New funding for the Proudman Oceanographic Laboratory
3 July 2001
The Proudman Oceanographic Laboratory has received the green light for its new five-year Science Plan. The governing council of the Natural Environment Research Council (NERC) last week approved the new funding package totalling £18.7m.
Dr Edward Hill, Director of the Proudman Oceanographic Laboratory said, "This is an excellent outcome for the Laboratory that will help keep it at the leading edge of a fast-moving field of science. The new funding package represents an overall increase on previous years and is a major vote of confidence in the work we do and our plans for the future".
The Laboratory's new 5 year Science Programme gains an increase in funding on previous years including an injection of £1m over the next 2 years for investment in new equipment.
The Science Programme will involve some highly innovative science, such as a new 'Coastal Observatory' in Liverpool Bay, measuring changes in the ocean currents from space and predicting climate change with a new type of buoy.
Scientists at Bidston will establish a 'Coastal Observatory' in Liverpool Bay. This will be an array of instruments to monitor changes in the movement of ocean currents and of sediments on the sea floor. These measurements will be used to test how well computer simulation models developed at Bidston (the ocean equivalent of weather forecast models) are working for coastal waters. The models will then be used to investigate how the water flow and plankton production in the shallow seas around the UK have altered over the past 50 years. By examining the patterns of the past they will be able to look at the possible ways in which our coastal waters will behave under a range of future climate change scenarios.
Another project will involve researchers at Bidston using instruments that can measure very small changes in pressure at the bottom of the ocean to test data from a new satellite mission called GRACE. The ultimate aim is to be able to measure deep ocean circulation from space.
This is possible because changes in water density and ocean currents slightly change the distribution of mass over the Earth's surface - which brings about changes in pressure at the sea bed which Bidston scientists will measure, but also can be measured from space by small changes in the orbit of the GRACE satellite.
Other equipment to be bought include instruments for detecting small, long-term movements of the Earth's crust, tide gauges to measure precisely how sea-level is changing, and radars for measuring changes in waves and sea-bed shape as coastlines are altered because of both human activity and climate change. The additional funding will mean a major increase in computing power to provide long-range simulations.

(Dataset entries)
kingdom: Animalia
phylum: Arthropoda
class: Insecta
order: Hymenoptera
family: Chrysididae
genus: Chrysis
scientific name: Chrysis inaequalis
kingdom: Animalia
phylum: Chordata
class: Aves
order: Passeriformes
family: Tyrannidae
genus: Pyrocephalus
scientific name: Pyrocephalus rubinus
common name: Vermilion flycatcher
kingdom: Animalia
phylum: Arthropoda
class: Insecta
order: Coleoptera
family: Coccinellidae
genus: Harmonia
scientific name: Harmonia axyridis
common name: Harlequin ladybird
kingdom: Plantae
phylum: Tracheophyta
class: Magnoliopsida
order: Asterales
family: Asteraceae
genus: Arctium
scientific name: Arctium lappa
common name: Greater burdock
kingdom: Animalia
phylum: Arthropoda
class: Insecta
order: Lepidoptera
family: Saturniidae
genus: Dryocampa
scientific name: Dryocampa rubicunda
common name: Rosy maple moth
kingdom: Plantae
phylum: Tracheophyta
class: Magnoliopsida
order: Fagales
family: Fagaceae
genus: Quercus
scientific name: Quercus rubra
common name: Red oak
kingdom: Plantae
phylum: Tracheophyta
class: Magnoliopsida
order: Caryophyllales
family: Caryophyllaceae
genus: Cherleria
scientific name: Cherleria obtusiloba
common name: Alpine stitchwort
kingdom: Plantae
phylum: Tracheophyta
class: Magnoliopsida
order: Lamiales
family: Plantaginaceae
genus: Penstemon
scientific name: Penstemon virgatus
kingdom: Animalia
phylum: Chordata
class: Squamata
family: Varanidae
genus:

Assignment A.
Answer these questions from the funding article:
(i) What total did the NERC governing council approve for the new funding package?
(ii) How much money is set aside for new equipment, and over what period?
(iii) What is the name of the new satellite mission whose data Bidston researchers will test?
Assignment B. According to the funding article, why is it possible to measure deep ocean circulation from space?

Response A.
(i) £18.7m
(ii) £1m over the next 2 years
(iii) GRACE

Response B. Changes in water density and ocean currents slightly alter the distribution of mass over the Earth's surface. This causes pressure changes at the sea bed, which Bidston scientists will measure, and the same changes can also be detected from space through small changes in the orbit of the GRACE satellite.